October 29, 2008 • Posted in Letter to the Editor
In the September 6, 2008 Newsweek article, “We Fought Cancer…And Cancer Won,” author Sharon Begley discussed the ongoing scientific battle against cancer. She noted that although some genetic breakthroughs have occurred since cancer research began in 1971, Begley cites the many other unsuccessful and costly attempts scientists have made to try to better control and eliminate the disease in humans. Her examples help illustrate a crucial reason why our attempts to cure cancer have failed—research has relied on the use of nonhuman animal models to solve a human-centered disease.
NEAVS/Project R&R Science Director Jarrod Bailey, PhD expanded on the need for human-based research in his response letter to Newsweek:
Sir:
Sharon Begley’s “We fought cancer…and cancer won” [1] revealed the misuse of $200 billion devoted to cancer research. This is evidenced by the failure rate in humans of anti-cancer drugs passing animal tests, which is 95% [2, 3]—and those few drugs that do make it are often poor.
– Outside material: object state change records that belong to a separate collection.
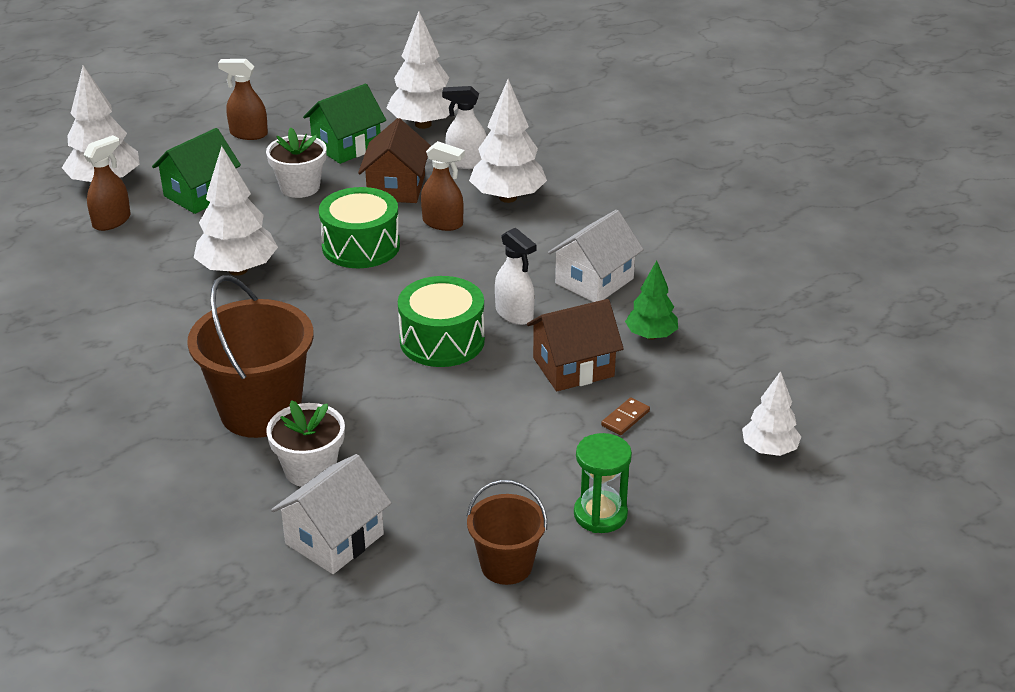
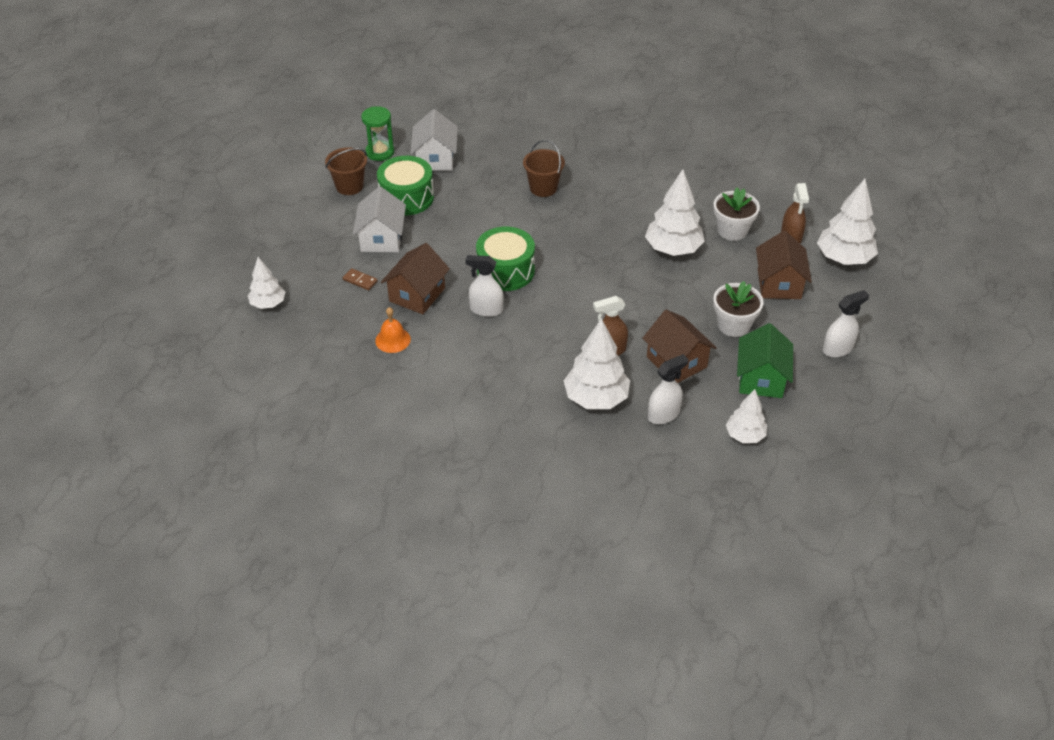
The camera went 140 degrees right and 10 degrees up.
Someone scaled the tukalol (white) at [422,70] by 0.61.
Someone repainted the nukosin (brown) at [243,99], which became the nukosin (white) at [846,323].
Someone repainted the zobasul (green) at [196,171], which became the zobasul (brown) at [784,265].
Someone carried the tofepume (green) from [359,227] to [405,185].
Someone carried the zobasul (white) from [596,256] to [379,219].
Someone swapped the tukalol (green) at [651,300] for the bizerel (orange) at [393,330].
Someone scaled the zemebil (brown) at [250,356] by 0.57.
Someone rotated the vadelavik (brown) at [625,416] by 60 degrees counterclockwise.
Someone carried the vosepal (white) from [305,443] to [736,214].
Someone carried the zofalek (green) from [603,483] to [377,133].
The reason for this is simple: animals are not humans. Even in chimpanzees, our closest relative, at least twenty genes implicated in human cancer are significantly different [4]. The ras gene, involved in many human cancers, works very differently in mice [5]; and another gene that promotes cancer in mice restricts cancer growth in humans [6].
While animal research has provided little to elucidate human cancer, more relevant, human-specific research has saved lives and led to progress—as illustrated by Begley’s article. Scientists now have cutting edge methods we could only dream of a few years ago, that can delve deep into human cancers and deliver treatments and cures. Tissue banks can provide human tumor samples from which the activity of thousands of genes can be deduced in days—implicating those involved in tumor formation. This research has delivered important data on breast, colorectal, pancreatic and brain cancers already [7, 8].
The drug Gleevec was almost abandoned when experiments in dogs revealed liver toxicity. Due to encouraging prior experiments using human cells, canine data were ignored and Gleevec proceeded to clinical trials—and is saving lives [9]. The case for human-based research and against animal-based investigations is strong. Combined with preventive programs (fifty percent of cancers are avoidable [10]), we have a genuine prospect of reversing the increase in cancer and saving millions of lives. Scientists who persist with animal models must leave them behind. If they do not, our failure to make progress against cancer will continue.